> [TASK PROMPT] A faithful copy of all the data is the goal; omit the pictures.

(Saved entries)
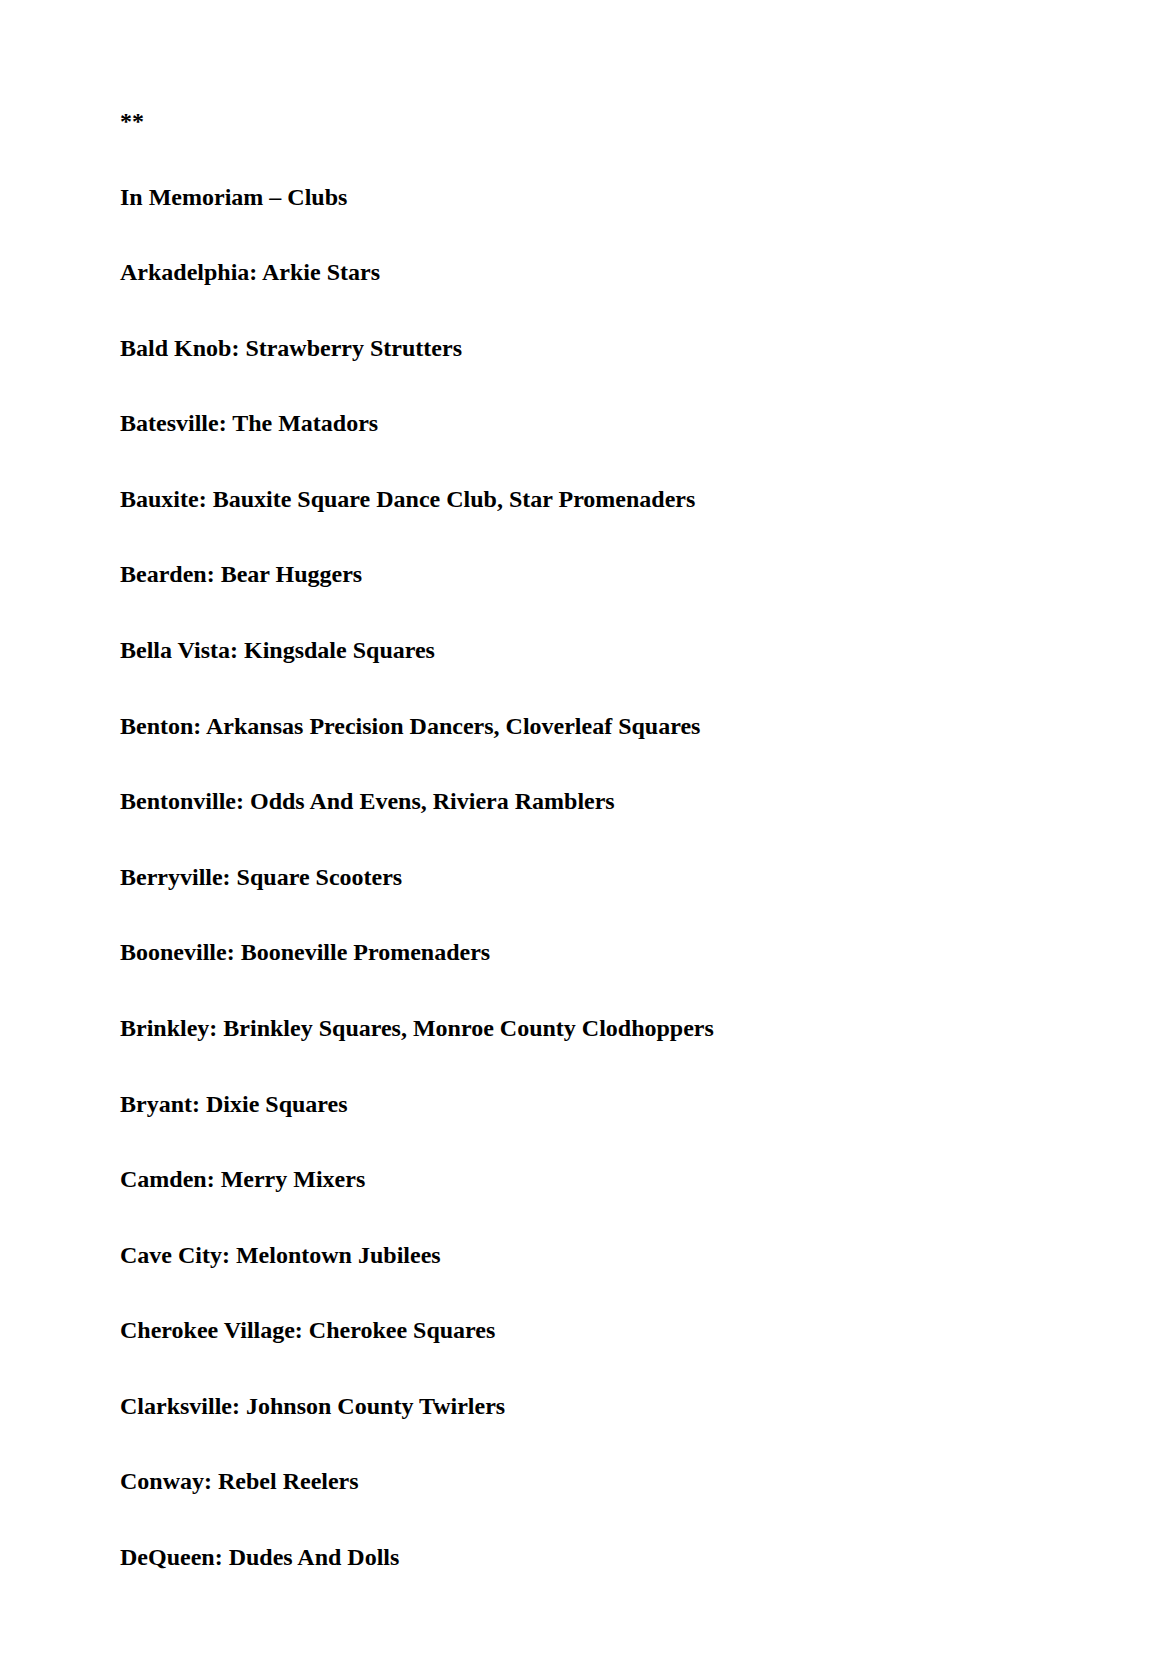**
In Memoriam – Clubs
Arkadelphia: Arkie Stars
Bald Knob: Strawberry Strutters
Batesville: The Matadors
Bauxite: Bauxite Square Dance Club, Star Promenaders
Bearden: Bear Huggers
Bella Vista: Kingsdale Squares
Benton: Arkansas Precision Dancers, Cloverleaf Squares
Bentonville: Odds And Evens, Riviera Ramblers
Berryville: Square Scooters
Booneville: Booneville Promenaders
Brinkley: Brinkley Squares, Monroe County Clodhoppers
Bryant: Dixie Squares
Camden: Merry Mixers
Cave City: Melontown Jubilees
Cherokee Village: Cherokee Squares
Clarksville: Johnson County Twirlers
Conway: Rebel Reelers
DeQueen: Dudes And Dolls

> [SOLUTION TO THE PROBLEM]
**
In Memoriam – Clubs
Arkadelphia: Arkie Stars
Bald Knob: Strawberry Strutters
Batesville: The Matadors
Bauxite: Bauxite Square Dance Club, Star Promenaders
Bearden: Bear Huggers
Bella Vista: Kingsdale Squares
Benton: Arkansas Precision Dancers, Cloverleaf Squares
Bentonville: Odds And Evens, Riviera Ramblers
Berryville: Square Scooters
Booneville: Booneville Promenaders
Brinkley: Brinkley Squares, Monroe County Clodhoppers
Bryant: Dixie Squares
Camden: Merry Mixers
Cave City: Melontown Jubilees
Cherokee Village: Cherokee Squares
Clarksville: Johnson County Twirlers
Conway: Rebel Reelers
DeQueen: Dudes And Dolls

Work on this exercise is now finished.